Lisette secouait la tête, des sanglots dans la voix.
— Je savais pas comment. Je savais pas ton nom de famille, j’avais oublié le mien. Les services sociaux m’avaient donné un autre prénom. On m’appelait Anne. Mais le bracelet… je ne l’ai jamais enlevé. Jamais. Et cette cicatrice… on l’a eue tous les deux quand le wagon s’est couché. Un même éclat de tôle nous a tailladés. Tu te souviens ?
Julien a serré son bras gauche, la cicatrice battant sous les doigts.
— J’avais oublié que c’était le même. Putain, Lisette, comment c’est possible…
Il s’est interrompu, les mâchoires crispées. Puis il a pris sa sœur dans ses bras avec une précaution de géant, comme si elle était en verre.
Bresson s’est approché, lui a tendu un dossier en souriant discrètement.
— Vous m’aviez dit, dans votre toute première lettre, que si je trouvais le bracelet, je trouverais votre sœur. Vous aviez raison.
Le motard a serré la main du détective sans un mot. Il a aidé Lisette à s’appuyer contre son épaule, et ils ont fait quelques pas. La foule autour oscillait entre gêne et émotion. Deux vieux paysans applaudissaient mollement ; une jeune femme rangea son téléphone, les larmes aux yeux. Un ado lança un « Et ben dis donc… » avant de s’éloigner. Madame Ferrier, menottée, maugréait.
— Je t’emmène à la maison, a murmuré Julien à l’oreille de sa sœur. La vraie. Il y a un jardin et un vieux poirier, comme chez grand-mère.
Lisette a levé vers lui des yeux incrédules.
— Tu as une maison ?
— Une ferme dans le Cantal. Avec un atelier de réparation de motos. Le voisin m’aide à entretenir le verger. On peut se poser, là-bas.
Elle a ri, un tout petit rire noyé de larmes, puis a désigné sa hanche blessée.
— Je vais te ralentir, Julien. Je ne marche plus vite.
Il a répondu en ramassant le casque resté au sol.
— T’inquiète. J’ai garé ma vieille BMW R80 sous les platanes, avec un side-car.
Il a fait signe en direction de la rangée d’arbres où l’on devinait en effet une moto noire et un panier d’un autre âge. Puis il a soulevé sa sœur avec une douceur infinie, a traversé la petite haie de curieux qui s’écartaient en silence, et l’a installée dans le side-car. Avec une béquille d’un côté, l’autre béquille sur ses genoux, Lisette a remonté son chignon pendant qu’il attachait une couverture sur elle, les gestes précis.

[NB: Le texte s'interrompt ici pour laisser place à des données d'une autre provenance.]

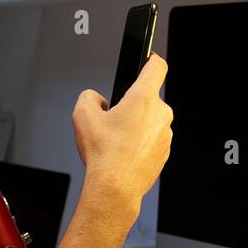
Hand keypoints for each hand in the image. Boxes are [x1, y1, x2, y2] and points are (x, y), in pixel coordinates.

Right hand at [71, 53, 173, 212]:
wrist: (115, 188)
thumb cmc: (104, 154)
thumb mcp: (82, 116)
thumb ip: (89, 96)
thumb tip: (96, 99)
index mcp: (143, 99)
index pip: (157, 67)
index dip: (151, 59)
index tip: (148, 59)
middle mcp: (160, 114)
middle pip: (148, 98)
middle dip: (132, 105)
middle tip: (113, 120)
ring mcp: (165, 134)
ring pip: (150, 121)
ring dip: (136, 126)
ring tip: (116, 142)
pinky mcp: (164, 152)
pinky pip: (152, 140)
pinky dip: (140, 144)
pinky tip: (124, 154)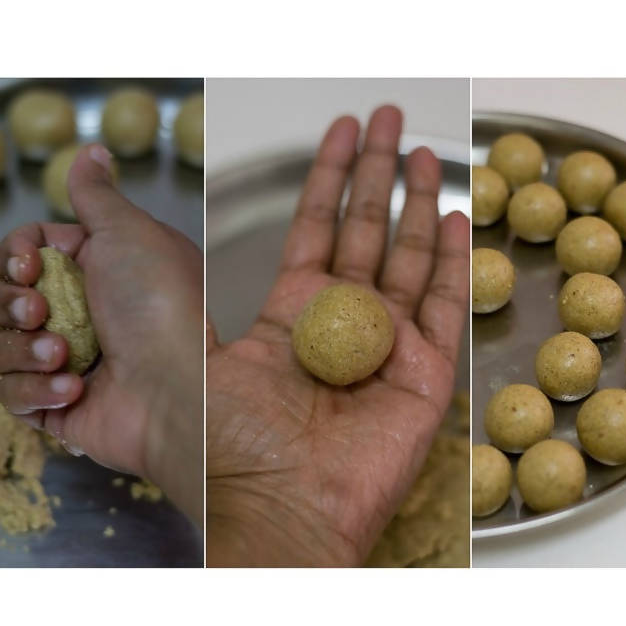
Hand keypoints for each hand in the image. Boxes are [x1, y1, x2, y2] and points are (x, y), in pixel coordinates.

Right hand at [0, 144, 203, 526]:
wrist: (181, 389)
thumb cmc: (163, 306)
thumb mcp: (131, 232)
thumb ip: (98, 195)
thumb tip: (92, 152)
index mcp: (95, 270)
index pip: (25, 253)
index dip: (14, 256)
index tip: (28, 264)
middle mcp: (79, 314)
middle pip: (3, 297)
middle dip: (11, 302)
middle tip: (41, 309)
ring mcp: (66, 362)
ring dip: (24, 348)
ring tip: (65, 355)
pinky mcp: (57, 407)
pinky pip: (11, 394)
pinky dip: (35, 390)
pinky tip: (75, 389)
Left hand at [206, 106, 469, 565]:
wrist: (269, 507)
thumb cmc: (218, 433)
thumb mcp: (185, 340)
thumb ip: (189, 282)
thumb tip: (171, 240)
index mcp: (289, 316)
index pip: (314, 227)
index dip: (326, 176)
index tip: (339, 131)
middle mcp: (341, 327)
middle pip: (366, 233)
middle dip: (375, 171)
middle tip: (389, 118)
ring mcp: (386, 351)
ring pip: (409, 261)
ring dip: (415, 202)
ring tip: (421, 150)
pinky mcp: (425, 379)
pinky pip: (446, 311)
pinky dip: (454, 264)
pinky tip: (453, 218)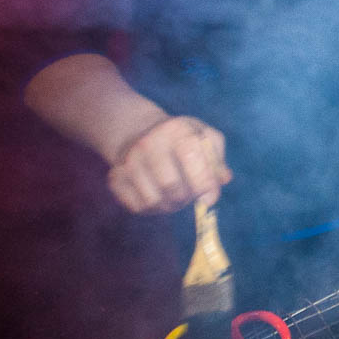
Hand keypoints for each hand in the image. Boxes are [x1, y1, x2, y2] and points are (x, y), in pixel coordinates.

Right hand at [107, 115, 231, 214]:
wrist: (139, 133)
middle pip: (172, 186)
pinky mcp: (115, 178)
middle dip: (186, 198)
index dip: (204, 183)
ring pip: (153, 201)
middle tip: (190, 195)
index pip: (191, 157)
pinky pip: (137, 207)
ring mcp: (129, 161)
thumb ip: (217, 157)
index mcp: (176, 130)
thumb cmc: (180, 138)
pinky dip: (151, 209)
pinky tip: (157, 194)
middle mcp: (149, 143)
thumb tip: (224, 179)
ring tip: (174, 194)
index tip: (210, 199)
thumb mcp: (203, 137)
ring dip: (169, 205)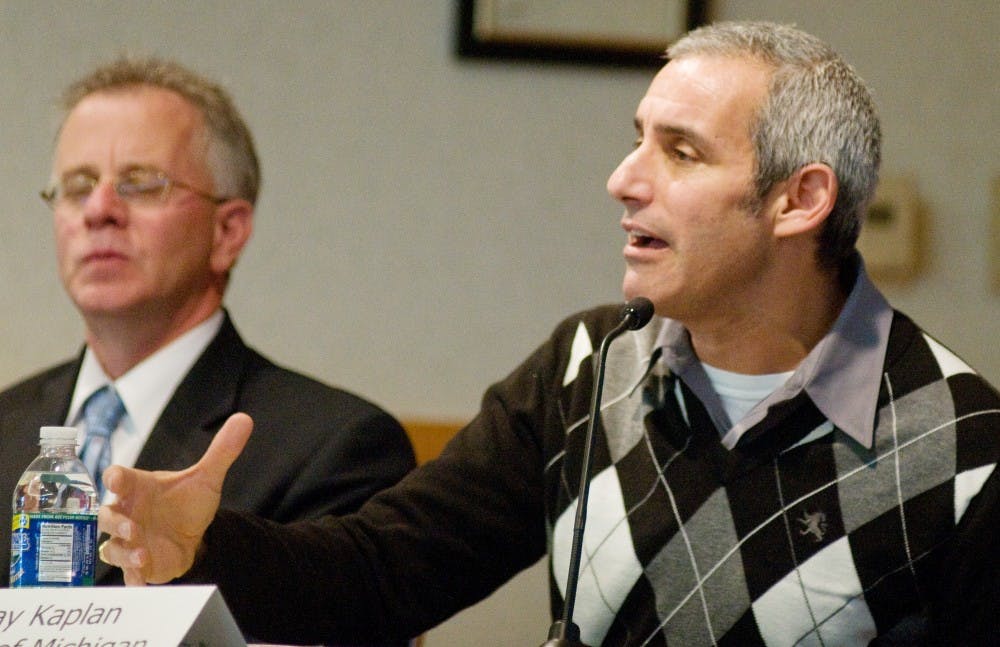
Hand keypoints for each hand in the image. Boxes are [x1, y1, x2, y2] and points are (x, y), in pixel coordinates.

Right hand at [97, 413, 252, 584]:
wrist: (192, 534)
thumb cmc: (186, 502)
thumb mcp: (207, 478)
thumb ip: (222, 451)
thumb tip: (245, 419)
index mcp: (138, 487)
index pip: (119, 478)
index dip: (116, 478)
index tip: (116, 478)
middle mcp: (127, 514)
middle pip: (106, 516)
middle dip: (115, 521)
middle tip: (132, 526)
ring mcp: (129, 541)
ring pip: (112, 548)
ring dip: (123, 551)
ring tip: (140, 555)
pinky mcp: (137, 565)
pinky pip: (127, 575)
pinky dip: (132, 578)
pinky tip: (142, 581)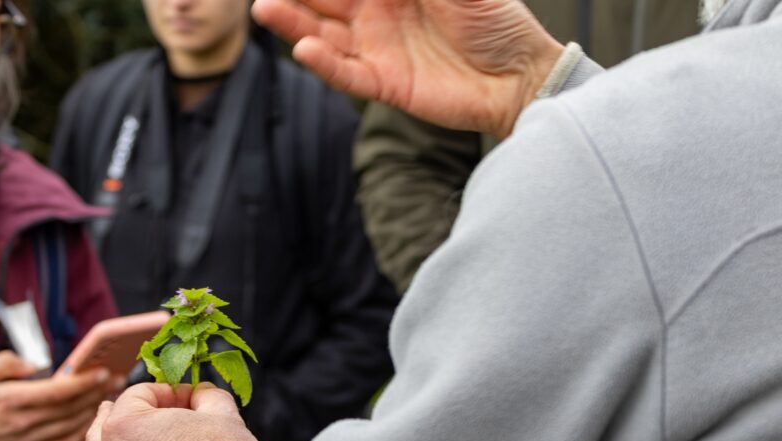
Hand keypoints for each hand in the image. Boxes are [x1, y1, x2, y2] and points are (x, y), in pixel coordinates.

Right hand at [0, 351, 112, 440]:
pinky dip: (79, 433)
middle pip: (71, 408)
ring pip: (71, 427)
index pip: (58, 391)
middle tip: (116, 380)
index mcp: (12, 400)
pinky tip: (88, 421)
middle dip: (97, 393)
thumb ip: (6, 363)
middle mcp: (23, 423)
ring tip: (107, 398)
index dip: (83, 381)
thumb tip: (34, 364)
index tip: (101, 372)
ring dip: (92, 412)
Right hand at [252, 0, 564, 137]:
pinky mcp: (384, 85)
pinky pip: (347, 75)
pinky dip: (324, 64)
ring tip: (266, 9)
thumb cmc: (499, 21)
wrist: (520, 77)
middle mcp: (377, 14)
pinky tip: (304, 49)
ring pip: (324, 34)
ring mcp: (377, 49)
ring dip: (294, 22)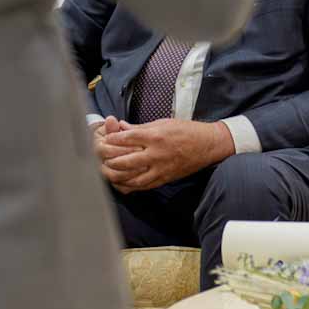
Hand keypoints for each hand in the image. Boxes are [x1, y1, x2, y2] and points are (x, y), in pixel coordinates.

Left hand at [96, 119, 234, 192]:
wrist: (208, 145)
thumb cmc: (186, 131)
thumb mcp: (163, 123)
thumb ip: (140, 127)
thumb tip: (121, 127)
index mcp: (156, 136)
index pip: (126, 139)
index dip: (112, 139)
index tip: (104, 139)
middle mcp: (157, 154)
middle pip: (125, 161)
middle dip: (110, 160)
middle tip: (101, 158)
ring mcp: (161, 169)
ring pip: (132, 177)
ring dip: (117, 176)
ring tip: (107, 171)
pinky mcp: (164, 179)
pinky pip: (143, 186)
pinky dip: (129, 185)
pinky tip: (121, 182)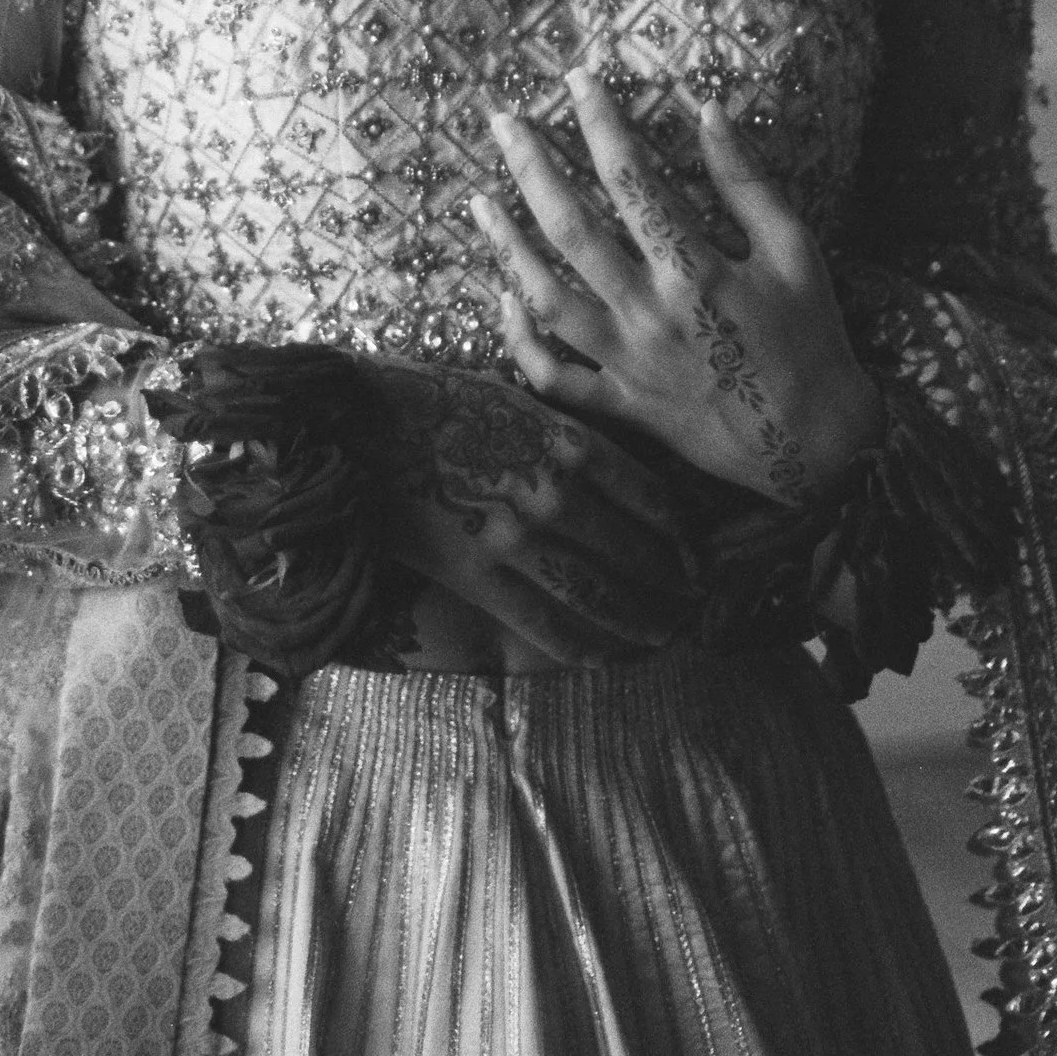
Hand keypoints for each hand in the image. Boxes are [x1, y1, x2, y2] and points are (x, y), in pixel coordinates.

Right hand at [364, 363, 701, 668]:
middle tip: (693, 607)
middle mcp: (556, 493)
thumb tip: (604, 474)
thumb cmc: (436, 401)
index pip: (652, 499)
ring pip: (600, 595)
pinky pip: (544, 622)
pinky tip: (606, 657)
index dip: (682, 538)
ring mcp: (518, 538)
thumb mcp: (516, 398)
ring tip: (662, 637)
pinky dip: (583, 646)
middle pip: (636, 554)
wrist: (361, 421)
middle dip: (671, 587)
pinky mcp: (479, 574)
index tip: (695, 558)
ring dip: (640, 623)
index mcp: (570, 443)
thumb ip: (563, 439)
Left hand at [475, 70, 881, 510]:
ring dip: (507, 248)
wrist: (815, 443)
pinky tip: (502, 300)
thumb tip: (709, 110)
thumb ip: (748, 181)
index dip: (600, 123)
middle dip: (531, 169)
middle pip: (571, 231)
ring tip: (480, 202)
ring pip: (546, 301)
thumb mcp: (795, 249)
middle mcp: (651, 313)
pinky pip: (555, 377)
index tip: (577, 79)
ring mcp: (629, 362)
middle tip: (502, 122)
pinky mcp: (622, 403)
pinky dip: (521, 342)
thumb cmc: (810, 336)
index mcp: (697, 269)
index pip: (632, 179)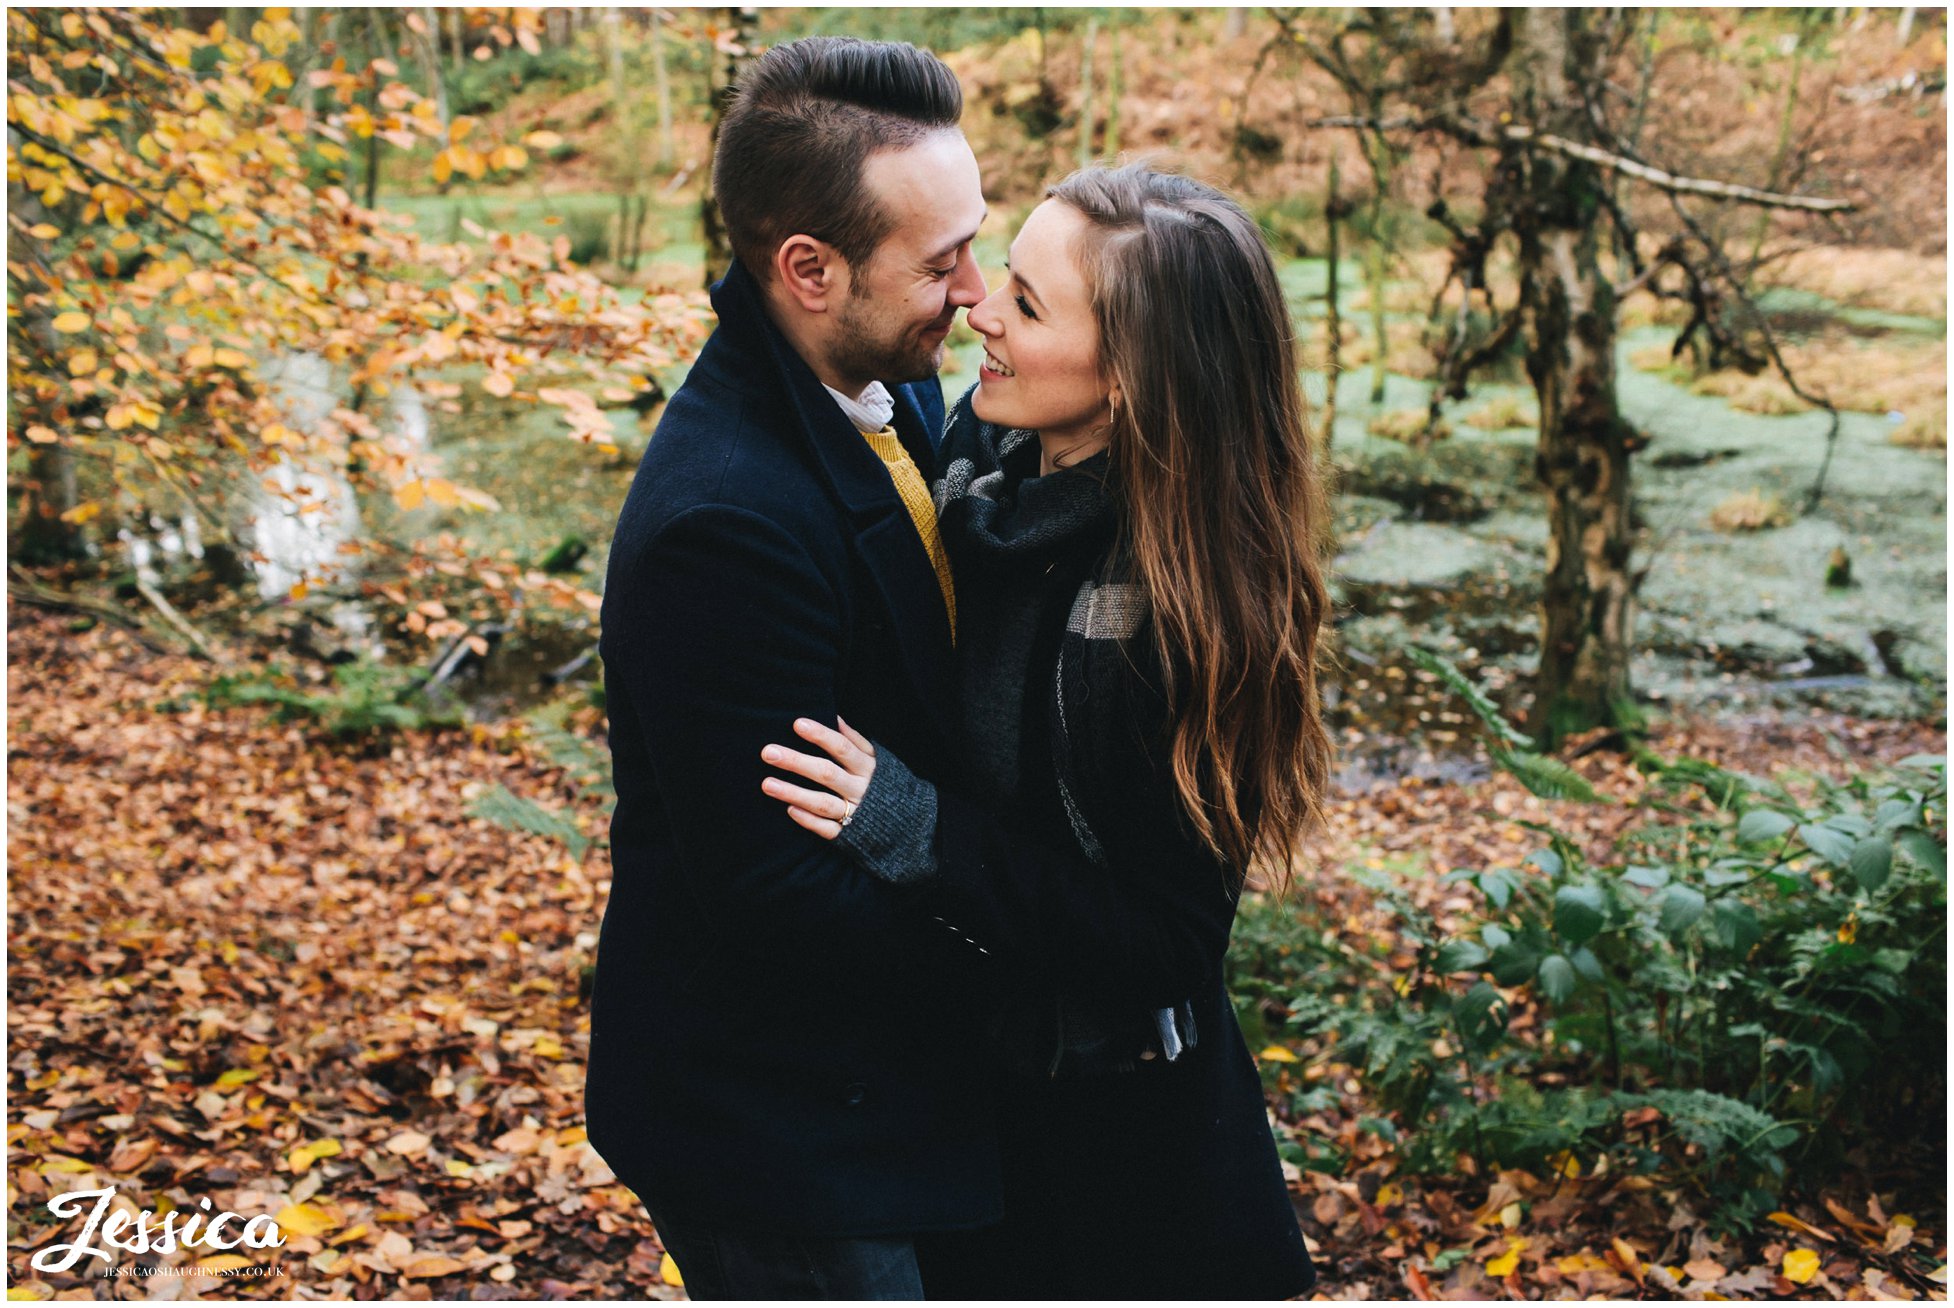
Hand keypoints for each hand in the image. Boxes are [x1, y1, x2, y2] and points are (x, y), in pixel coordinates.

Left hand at [760, 716, 877, 840]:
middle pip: (827, 773)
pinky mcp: (849, 836)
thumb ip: (855, 741)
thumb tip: (834, 716)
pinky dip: (809, 821)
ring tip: (767, 784)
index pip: (842, 748)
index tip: (797, 724)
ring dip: (794, 793)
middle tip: (768, 752)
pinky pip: (828, 829)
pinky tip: (789, 810)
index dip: (821, 736)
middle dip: (797, 762)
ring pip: (823, 803)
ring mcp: (856, 813)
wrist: (907, 825)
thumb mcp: (875, 760)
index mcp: (868, 768)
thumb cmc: (882, 785)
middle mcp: (862, 789)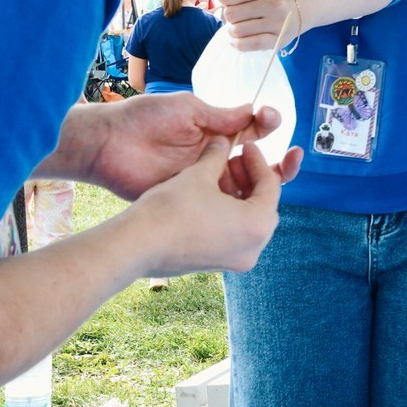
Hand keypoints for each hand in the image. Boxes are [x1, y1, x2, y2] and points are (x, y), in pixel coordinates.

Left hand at [48, 93, 290, 201]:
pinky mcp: (189, 201)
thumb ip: (221, 116)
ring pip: (241, 189)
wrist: (108, 144)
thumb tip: (256, 113)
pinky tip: (246, 201)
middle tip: (293, 158)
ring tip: (264, 176)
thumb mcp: (187, 109)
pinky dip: (235, 205)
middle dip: (278, 164)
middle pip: (255, 167)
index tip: (271, 119)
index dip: (266, 127)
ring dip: (260, 183)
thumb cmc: (143, 118)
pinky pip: (218, 207)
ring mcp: (202, 182)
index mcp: (214, 133)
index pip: (251, 133)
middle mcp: (213, 159)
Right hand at [125, 137, 301, 278]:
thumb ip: (218, 155)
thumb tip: (224, 141)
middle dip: (251, 180)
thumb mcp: (199, 174)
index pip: (270, 186)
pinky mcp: (219, 264)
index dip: (258, 161)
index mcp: (257, 225)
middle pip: (264, 205)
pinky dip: (229, 214)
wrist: (136, 245)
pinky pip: (235, 235)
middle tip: (234, 161)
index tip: (245, 147)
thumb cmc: (170, 209)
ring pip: (249, 221)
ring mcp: (236, 261)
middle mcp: (254, 248)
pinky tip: (209, 197)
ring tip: (218, 176)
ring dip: (239, 197)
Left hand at [212, 0, 296, 49]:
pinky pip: (248, 45)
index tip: (232, 1)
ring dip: (233, 31)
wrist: (297, 10)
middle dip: (229, 17)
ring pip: (237, 31)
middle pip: (230, 14)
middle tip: (237, 16)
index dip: (224, 0)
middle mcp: (273, 4)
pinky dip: (238, 44)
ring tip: (238, 27)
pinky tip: (238, 40)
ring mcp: (277, 23)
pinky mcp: (277, 40)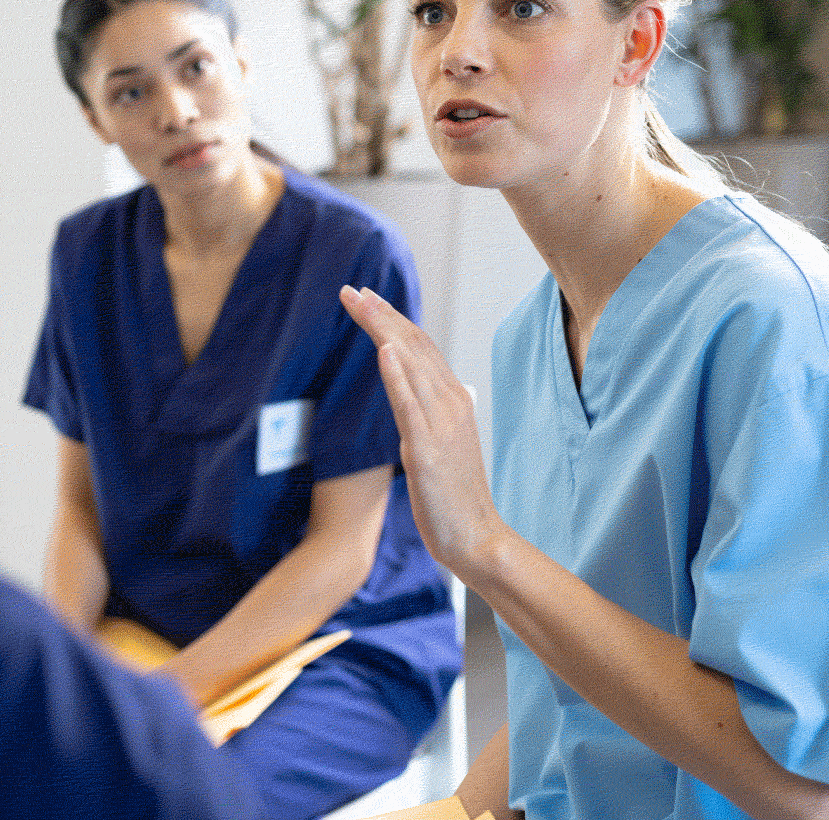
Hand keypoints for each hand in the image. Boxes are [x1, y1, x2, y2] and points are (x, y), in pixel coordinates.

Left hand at [339, 285, 506, 575]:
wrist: (476, 537)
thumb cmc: (456, 493)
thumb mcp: (448, 443)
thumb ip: (443, 412)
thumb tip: (450, 388)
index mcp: (454, 399)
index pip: (420, 346)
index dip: (392, 319)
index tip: (365, 298)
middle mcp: (451, 403)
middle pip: (413, 346)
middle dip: (381, 315)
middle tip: (351, 290)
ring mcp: (441, 425)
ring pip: (410, 365)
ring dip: (384, 331)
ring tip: (361, 304)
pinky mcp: (428, 451)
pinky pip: (410, 406)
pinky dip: (398, 376)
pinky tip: (384, 351)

Juste avant d’enfourcher la machine, Julien a fait tomber la clé de contact. « Merde », a-t-il grogné en se penchant. Lisette a eu un petit rire. Il a récupéré la clé, l’a enfoncée dans le Neiman.
Avant de tourner la poignée des gaz, il a sorti le bracelet de sa poche et l’a mis au poignet de sa sœur, à sa place. Puis il a enfilé son gant gauche, la cicatrice bien cachée cette fois.
Le moteur a ronronné dans l’air du matin, chargé de thym. Une fillette a jeté un pétale de rose piqué aux étals, et sa mère l’a retenue par la manche en chuchotant « pas maintenant ». Un homme a haussé les épaules en repartant vers les fromages. Le Scénic noir a lentement reculé pour laisser la moto passer. Bresson, debout à côté du véhicule, a adressé un petit signe à Julien.
La moto a disparu au bout de la place, laissant derrière elle le parfum âcre du diesel et le souvenir d’une béquille qui, pour la première fois, ne servait plus à rien.